The subtle spike in the bass element around the midportion of the song is as tremendous a burst of physicality where most will be expecting it the least, but it doesn’t do anything to drown out the presence of the vocal – if anything, this is exactly what Maffmatix needed to land the hook the right way. There are a lot of acts that have been trying to develop swell-style bass components, but few have come up with the streamlined results this pair has inside of such an easy-going, condensed arrangement to begin with.
Maffmatix’s music video for “Wake Up” feels more like a fever dream than it does a standard pop video, which isn’t to say that its cosmetics fall off of some surreal cliff long before we reach the climax of the track. If anything, there’s such a bold tethering of the soundtrack to the visuals that we never have much of a chance when it comes to separating them – truth be told, I don’t think we were ever meant to. This might not be the most cohesive release I’ve ever come across, but the ambitiousness here really does speak for itself on a couple of different levels.
This percussion couldn’t have been much punchier, but this is one of my favorite elements of the underlying arrangement in the song. While some contemporaries of this artist might not be able to grasp a stacked mix without slipping into the pitfalls of overindulgence, this is an artist who shows us that it is possible to utilize excess for all of its strengths and nothing more, which is going to come as quite the brazen surprise to a lot of critics who have been arguing on behalf of a growing minimalist movement for the better part of the last two years.

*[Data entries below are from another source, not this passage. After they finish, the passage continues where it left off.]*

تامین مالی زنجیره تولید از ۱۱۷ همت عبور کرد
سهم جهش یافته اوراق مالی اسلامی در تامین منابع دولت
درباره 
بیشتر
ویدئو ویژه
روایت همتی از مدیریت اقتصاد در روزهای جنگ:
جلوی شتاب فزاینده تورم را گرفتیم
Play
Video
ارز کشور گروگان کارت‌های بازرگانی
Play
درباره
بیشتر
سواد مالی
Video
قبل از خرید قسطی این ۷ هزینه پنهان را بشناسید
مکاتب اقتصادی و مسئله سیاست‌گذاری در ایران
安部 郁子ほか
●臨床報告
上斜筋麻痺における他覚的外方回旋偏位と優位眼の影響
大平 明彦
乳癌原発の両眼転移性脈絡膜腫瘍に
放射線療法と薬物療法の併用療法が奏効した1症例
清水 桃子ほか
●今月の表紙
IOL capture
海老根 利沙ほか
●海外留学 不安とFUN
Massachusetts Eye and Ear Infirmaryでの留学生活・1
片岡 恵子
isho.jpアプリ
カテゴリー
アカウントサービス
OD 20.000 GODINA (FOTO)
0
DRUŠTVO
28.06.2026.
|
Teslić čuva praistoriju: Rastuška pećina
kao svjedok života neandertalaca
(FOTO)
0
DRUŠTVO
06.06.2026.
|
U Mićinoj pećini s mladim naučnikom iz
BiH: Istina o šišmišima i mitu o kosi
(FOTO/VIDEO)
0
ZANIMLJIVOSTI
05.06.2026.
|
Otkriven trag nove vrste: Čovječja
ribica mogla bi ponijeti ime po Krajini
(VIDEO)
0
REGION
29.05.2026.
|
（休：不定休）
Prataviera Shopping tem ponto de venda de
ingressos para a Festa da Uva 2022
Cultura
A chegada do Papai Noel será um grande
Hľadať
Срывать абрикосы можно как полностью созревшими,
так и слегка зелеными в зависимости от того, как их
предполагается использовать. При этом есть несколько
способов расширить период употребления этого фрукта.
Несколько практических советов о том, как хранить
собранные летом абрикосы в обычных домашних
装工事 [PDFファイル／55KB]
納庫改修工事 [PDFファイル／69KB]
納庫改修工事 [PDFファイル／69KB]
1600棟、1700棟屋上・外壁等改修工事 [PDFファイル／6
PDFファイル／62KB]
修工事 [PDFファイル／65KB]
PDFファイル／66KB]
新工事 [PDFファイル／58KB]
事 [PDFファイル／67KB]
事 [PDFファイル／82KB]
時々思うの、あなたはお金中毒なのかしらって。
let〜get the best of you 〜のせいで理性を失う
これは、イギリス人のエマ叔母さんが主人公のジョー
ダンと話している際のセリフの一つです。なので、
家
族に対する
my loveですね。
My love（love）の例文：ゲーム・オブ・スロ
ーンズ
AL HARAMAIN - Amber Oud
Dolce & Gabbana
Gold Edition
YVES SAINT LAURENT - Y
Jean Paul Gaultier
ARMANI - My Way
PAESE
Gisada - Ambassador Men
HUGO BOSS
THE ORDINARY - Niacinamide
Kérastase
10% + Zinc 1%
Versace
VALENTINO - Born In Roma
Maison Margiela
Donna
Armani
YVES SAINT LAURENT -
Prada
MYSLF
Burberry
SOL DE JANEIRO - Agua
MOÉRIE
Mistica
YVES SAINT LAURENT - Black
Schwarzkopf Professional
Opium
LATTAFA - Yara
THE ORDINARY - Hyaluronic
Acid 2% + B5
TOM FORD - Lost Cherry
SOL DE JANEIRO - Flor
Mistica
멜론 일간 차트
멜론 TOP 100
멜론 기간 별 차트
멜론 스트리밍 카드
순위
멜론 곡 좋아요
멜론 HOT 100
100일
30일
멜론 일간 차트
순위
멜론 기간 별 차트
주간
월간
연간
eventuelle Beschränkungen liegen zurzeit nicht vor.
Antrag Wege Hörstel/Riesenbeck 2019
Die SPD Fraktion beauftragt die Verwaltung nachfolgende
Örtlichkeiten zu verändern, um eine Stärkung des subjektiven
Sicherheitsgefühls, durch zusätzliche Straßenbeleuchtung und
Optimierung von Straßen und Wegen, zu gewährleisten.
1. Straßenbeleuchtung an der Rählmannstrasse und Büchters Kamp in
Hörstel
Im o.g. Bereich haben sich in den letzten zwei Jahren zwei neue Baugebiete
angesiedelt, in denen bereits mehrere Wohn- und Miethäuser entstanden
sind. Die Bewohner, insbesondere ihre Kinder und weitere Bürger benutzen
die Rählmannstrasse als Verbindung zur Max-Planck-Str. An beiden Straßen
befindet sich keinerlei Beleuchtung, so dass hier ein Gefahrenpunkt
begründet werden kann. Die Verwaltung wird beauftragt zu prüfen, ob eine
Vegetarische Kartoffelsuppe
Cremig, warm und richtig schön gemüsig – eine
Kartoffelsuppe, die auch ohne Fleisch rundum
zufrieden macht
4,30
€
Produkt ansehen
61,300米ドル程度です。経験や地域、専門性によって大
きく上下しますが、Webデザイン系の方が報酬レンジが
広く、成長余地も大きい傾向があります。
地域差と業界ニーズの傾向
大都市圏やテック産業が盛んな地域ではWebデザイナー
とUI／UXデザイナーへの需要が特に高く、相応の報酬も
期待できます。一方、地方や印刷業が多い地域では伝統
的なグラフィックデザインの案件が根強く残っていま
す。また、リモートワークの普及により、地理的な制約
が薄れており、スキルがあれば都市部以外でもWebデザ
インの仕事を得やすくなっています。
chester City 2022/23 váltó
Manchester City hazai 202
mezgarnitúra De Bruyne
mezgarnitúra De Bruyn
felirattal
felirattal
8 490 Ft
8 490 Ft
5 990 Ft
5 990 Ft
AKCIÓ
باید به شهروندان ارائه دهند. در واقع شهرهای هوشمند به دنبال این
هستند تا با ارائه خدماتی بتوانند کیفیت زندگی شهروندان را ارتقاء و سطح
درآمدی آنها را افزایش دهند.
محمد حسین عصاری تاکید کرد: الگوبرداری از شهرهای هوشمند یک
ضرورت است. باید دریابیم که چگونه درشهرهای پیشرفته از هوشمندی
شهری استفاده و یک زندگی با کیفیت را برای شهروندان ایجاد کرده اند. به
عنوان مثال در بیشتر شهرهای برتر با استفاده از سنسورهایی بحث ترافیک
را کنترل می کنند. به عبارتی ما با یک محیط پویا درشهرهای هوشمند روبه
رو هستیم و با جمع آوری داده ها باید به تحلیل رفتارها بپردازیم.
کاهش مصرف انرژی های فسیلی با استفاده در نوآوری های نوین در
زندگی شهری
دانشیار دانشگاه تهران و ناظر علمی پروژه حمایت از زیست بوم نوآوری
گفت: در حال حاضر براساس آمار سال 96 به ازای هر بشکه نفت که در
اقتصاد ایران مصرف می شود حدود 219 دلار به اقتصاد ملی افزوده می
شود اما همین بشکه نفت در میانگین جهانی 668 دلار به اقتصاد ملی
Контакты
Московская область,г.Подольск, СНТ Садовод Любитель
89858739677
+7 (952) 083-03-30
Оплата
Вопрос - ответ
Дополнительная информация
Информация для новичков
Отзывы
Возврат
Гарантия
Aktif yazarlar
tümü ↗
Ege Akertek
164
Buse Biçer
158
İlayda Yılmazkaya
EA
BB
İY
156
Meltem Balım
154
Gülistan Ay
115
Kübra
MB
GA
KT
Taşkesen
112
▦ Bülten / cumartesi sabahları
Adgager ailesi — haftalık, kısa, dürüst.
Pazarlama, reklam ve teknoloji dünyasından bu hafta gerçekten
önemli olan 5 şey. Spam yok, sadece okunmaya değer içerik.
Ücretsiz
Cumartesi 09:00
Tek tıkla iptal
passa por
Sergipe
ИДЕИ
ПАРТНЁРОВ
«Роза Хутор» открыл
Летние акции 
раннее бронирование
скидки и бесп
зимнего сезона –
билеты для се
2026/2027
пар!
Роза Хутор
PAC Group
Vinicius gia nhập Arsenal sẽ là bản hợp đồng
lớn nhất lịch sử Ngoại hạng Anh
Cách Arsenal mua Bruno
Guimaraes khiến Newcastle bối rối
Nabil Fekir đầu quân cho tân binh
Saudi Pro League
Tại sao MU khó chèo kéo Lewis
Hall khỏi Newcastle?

I really love where Maffmatix is heading with this present sound, and if there’s any real artistic declaration being made in this performance, I think it’s that both the lead and featured artists have a lot more invested in the future of pop than they do anything in the present. This is a very forward-looking single by virtually every measurement, and if Maffmatix is able to continue producing on the level they are in “Wake Up,” it’s going to be hard to sleep on the potential they’re going to be rocking heading into the next year and beyond.